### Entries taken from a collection

----------------------------------------

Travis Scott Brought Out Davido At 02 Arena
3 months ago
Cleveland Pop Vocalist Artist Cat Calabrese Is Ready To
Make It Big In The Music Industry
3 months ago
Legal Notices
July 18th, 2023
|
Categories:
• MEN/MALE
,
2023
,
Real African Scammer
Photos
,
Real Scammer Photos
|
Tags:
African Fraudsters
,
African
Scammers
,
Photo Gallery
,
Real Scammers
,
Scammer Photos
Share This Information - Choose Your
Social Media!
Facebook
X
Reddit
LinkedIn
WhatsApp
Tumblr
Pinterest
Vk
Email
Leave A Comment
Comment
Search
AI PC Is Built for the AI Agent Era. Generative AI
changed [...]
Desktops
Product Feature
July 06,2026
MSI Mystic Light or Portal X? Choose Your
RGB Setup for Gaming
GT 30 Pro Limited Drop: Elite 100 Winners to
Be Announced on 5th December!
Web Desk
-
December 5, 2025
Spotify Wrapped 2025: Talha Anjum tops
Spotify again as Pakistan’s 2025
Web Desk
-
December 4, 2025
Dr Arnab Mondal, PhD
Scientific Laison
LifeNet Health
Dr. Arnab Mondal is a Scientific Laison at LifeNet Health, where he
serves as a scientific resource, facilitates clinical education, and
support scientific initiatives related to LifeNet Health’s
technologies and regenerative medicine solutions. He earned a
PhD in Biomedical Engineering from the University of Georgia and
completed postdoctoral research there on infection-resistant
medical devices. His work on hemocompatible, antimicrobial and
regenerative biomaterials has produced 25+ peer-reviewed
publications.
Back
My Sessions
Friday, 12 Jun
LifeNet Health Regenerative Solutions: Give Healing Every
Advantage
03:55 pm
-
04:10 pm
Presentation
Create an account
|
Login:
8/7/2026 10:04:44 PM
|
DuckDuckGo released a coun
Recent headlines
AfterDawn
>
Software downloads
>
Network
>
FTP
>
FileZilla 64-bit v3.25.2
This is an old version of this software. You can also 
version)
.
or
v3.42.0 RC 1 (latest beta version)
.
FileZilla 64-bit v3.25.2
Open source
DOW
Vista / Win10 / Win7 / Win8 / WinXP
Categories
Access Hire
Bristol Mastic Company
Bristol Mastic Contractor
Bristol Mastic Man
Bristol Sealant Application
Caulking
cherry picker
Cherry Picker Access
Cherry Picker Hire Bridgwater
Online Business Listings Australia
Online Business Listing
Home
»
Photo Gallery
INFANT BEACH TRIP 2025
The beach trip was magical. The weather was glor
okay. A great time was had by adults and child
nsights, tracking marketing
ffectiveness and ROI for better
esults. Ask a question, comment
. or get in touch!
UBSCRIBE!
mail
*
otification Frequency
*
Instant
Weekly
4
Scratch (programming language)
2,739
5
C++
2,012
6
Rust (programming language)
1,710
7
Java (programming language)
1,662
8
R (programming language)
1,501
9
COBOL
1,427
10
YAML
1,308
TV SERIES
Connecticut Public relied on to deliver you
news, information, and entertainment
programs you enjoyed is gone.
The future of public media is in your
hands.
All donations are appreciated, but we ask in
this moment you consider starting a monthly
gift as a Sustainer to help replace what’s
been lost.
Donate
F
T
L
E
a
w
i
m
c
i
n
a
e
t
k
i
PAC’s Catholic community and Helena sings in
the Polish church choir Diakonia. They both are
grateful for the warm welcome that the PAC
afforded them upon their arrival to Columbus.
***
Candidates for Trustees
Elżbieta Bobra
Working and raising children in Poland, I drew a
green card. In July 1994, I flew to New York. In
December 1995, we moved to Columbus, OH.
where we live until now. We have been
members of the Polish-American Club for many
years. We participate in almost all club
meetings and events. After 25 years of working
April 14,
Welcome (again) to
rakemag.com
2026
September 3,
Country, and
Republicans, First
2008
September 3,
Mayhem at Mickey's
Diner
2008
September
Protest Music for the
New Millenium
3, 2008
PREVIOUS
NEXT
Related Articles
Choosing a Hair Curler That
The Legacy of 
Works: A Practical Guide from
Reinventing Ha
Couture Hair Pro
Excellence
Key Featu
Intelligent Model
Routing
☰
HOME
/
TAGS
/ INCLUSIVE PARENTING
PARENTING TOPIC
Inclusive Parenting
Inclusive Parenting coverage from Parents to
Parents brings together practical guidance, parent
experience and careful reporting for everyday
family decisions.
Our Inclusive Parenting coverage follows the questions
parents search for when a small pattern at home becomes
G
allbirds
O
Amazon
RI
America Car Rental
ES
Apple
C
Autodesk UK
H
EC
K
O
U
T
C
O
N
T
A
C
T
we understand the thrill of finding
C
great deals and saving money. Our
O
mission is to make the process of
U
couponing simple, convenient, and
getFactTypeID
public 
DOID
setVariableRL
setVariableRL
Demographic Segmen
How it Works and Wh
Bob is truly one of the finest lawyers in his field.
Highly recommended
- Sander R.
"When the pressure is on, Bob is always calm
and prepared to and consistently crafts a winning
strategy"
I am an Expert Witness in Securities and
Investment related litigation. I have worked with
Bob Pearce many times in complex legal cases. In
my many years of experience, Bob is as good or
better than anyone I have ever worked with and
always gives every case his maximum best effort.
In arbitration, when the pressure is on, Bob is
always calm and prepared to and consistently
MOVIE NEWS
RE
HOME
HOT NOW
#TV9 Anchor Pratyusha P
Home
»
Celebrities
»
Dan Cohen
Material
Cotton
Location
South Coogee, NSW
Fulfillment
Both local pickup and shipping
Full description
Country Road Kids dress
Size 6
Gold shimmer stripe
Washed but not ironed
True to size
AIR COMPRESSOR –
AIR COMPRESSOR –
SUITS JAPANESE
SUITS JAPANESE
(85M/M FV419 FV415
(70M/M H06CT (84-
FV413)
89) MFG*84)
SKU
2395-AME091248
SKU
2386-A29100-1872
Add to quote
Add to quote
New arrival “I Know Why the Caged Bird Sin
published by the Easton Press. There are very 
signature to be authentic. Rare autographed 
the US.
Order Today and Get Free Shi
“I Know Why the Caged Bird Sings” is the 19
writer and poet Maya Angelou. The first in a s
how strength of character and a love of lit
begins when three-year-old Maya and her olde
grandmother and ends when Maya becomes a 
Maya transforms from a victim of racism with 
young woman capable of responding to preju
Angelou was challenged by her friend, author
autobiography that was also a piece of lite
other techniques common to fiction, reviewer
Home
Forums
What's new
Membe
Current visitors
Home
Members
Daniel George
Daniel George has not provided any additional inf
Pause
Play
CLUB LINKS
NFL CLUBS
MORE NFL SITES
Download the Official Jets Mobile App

----------------------------------------

### TASK STATEMENT
Each line of the records with the word "Photos" in it is to be copied.

### COMPLETED TASK
Photos
Real Scammer Photos
Scammer Photos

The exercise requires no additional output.